Data to examine
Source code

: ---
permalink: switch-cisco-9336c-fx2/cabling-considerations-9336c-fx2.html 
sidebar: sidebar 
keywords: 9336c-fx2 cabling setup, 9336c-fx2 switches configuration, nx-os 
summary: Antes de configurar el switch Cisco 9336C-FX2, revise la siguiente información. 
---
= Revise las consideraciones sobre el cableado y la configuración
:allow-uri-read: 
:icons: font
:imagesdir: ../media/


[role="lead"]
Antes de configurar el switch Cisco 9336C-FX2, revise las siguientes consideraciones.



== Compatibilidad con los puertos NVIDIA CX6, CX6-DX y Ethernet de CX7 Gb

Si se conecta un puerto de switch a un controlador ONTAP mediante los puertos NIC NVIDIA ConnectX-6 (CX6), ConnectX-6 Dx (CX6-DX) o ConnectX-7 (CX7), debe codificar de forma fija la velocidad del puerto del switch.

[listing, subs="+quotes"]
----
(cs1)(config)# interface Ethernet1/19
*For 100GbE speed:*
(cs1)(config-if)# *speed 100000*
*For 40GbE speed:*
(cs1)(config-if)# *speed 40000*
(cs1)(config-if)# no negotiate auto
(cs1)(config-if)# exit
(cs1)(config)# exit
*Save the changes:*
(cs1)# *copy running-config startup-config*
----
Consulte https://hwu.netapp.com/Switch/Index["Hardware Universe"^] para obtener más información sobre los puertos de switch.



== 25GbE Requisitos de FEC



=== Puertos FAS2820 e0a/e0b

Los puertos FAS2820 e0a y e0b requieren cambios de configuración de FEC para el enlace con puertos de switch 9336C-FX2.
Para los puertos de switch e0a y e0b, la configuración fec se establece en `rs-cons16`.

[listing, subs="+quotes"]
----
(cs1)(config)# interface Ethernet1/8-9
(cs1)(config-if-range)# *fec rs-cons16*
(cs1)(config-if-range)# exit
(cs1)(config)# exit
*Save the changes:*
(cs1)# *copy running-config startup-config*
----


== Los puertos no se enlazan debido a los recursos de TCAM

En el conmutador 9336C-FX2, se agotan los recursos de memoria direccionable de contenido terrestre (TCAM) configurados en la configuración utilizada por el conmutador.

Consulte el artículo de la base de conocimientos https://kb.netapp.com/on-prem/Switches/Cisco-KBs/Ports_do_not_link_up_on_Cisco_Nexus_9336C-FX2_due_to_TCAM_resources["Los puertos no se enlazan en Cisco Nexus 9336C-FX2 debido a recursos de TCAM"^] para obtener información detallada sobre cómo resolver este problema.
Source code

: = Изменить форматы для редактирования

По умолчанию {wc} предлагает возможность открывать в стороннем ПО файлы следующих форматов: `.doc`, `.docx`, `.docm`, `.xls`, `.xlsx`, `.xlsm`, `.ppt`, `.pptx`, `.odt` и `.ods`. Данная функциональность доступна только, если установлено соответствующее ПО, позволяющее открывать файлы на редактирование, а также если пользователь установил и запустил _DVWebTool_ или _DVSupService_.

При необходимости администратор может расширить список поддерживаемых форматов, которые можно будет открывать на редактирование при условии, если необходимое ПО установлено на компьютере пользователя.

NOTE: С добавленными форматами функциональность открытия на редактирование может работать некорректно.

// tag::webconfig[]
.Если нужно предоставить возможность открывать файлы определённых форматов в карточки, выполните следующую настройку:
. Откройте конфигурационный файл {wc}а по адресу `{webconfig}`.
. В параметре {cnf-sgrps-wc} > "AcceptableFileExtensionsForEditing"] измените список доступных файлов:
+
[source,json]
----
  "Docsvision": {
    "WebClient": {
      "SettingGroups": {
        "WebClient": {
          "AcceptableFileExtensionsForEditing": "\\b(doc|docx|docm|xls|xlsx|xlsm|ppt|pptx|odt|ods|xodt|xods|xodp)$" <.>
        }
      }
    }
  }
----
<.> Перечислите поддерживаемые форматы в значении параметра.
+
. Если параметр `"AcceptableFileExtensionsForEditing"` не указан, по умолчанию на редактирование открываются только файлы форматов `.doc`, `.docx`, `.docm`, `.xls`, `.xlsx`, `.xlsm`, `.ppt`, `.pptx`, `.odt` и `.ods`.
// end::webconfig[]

Task brief
If a line comes after the one with "Antes de configurar el switch Cisco 9336C-FX2, revise las", leave it out; reproduce exactly every line of the material from the first up to and including that one.

Answer area
Source code

: ---
permalink: switch-cisco-9336c-fx2/cabling-considerations-9336c-fx2.html 
sidebar: sidebar 
keywords: 9336c-fx2 cabling setup, 9336c-fx2 switches configuration, nx-os 
summary: Antes de configurar el switch Cisco 9336C-FX2, revise la siguiente información. 
---
= Revise las consideraciones sobre el cableado y la configuración
:allow-uri-read: 
:icons: font
:imagesdir: ../media/


[role="lead"]
Antes de configurar el switch Cisco 9336C-FX2, revise las siguientes consideraciones.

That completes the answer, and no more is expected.